The Post called the disease an “affliction that distorts the values and saps the initiative of privileged kids,” the London Evening Standard spoke of “the risks faced by the children of the superrich,” the Financial Times denounced affluenza as “a malady that turns rich kids into spoiled brats,” and last week the Wall Street Journal ran a cover feature on the plague, headlined bratlash! and asking how the “ruin of the next generation” could be prevented at a time when the country is “floating on the froth of la dolce vita.”

Luckily, O’Neill knows the answer, because she is not only an affluenza expert – she is a survivor. As the granddaughter of Charles Erwin Wilson, past president of General Motors and Eisenhower’s secretary of Defense, she grew up in the affluenza hot zone. “My grandfather was quite a wealthy man,” she recalls. “My mother was one of his six children. When my mother died, I was 28, and I inherited about $3 million. The first thing I did was go out and buy an ounce of cocaine.” Twenty years later, she has overcome her affluenza so successfully that today, her daughters’ idea of treating themselves is to “adopt” a number of poor families at Christmas and lavish generous gifts on them. O’Neill calls it the “joy response” and says it can heal what she calls “money wounds.”
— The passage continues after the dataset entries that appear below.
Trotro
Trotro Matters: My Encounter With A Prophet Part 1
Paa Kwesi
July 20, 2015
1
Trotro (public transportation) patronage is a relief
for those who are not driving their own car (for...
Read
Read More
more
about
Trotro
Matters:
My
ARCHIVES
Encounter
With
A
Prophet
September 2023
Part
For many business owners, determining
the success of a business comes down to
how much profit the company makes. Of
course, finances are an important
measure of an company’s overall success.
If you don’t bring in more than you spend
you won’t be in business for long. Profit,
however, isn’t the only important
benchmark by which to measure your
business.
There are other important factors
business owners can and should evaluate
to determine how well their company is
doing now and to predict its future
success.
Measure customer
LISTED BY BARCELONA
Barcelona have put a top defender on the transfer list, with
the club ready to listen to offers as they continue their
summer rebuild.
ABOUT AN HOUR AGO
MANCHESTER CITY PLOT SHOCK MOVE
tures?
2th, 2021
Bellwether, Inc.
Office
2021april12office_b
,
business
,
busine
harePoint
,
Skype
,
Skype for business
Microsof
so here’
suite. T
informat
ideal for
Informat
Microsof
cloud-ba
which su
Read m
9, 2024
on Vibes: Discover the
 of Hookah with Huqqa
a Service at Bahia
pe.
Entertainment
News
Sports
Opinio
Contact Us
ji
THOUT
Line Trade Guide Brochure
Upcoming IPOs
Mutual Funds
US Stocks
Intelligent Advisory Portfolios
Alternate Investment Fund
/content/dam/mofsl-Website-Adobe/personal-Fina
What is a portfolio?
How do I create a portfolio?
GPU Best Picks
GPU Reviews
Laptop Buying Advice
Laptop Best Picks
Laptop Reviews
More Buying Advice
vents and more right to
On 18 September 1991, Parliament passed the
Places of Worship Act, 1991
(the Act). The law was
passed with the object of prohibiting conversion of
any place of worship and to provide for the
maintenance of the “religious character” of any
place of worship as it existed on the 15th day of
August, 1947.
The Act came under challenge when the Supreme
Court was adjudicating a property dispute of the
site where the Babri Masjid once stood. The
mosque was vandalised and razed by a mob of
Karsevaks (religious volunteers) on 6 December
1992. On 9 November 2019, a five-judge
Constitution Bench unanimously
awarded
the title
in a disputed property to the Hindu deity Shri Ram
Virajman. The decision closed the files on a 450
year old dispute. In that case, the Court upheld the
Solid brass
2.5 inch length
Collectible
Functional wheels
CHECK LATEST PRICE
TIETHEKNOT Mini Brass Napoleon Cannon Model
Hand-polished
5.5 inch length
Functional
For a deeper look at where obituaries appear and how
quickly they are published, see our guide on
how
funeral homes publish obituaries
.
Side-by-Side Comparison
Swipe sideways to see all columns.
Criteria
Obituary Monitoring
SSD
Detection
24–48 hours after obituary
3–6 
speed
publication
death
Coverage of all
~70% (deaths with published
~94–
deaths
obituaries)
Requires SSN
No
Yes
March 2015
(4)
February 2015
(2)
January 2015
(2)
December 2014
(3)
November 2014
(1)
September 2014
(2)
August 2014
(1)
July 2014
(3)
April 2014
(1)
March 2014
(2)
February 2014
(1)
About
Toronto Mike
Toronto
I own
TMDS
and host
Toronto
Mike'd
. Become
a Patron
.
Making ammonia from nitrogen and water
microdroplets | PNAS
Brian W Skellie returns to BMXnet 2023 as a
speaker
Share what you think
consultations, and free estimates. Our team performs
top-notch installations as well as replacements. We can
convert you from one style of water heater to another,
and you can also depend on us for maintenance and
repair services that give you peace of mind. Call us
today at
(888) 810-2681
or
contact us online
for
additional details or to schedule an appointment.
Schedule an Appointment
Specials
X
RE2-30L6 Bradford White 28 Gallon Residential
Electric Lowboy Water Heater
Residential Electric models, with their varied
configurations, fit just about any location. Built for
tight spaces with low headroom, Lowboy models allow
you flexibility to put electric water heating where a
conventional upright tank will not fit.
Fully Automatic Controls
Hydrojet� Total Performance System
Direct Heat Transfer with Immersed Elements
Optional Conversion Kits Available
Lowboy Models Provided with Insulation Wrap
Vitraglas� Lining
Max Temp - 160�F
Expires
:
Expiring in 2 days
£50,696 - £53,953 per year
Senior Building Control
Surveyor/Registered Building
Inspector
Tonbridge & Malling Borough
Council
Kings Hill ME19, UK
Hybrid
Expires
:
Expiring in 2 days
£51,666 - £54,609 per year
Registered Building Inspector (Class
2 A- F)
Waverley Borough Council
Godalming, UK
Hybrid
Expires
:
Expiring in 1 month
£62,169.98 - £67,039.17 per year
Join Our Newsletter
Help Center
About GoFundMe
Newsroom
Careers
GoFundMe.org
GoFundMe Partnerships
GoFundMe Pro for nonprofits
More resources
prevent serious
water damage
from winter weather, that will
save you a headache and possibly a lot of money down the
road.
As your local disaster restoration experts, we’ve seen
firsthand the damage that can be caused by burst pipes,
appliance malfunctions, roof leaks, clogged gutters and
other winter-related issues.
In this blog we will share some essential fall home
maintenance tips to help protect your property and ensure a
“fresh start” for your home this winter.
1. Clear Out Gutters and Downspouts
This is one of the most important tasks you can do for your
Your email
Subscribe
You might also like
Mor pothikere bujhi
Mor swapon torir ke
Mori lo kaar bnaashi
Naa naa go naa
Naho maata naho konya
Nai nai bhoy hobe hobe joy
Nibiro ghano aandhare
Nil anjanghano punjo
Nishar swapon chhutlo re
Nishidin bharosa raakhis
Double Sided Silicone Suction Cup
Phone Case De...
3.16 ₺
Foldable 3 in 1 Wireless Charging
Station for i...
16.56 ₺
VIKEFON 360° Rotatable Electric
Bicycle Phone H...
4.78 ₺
Other preventive campaigns are under way. Merrill Lynch has implemented a “Financial Parenting” program for all its clients, with special advisers working to inoculate the children of its Private Client Group – families that have a net worth of $100 million or more and are therefore highly at risk. “We try to help educate kids about how wealth can be beneficial,” a spokesman explains, adding that the idea is for newly minted enfants de privilege to seek gratification through philanthropy instead of wallowing in wealth like a “trust slug.” Good Morning America called in Ivana Trump, who reassured the public that she had already taken steps to protect her children by prescribing summer construction work for Donald Jr. and modeling for Ivanka.

But O’Neill says that more must still be done to keep the virus from spreading, and that even the common man is not immune. “The wealthy are like a petri dish; because we focus on them in the media, it’s much easier for the common man to see how money affects the wealthy,” she explains. “But affluenza is as much about the factory worker who spends his whole life fantasizing that he has to win the lottery. It’s a very American disease.”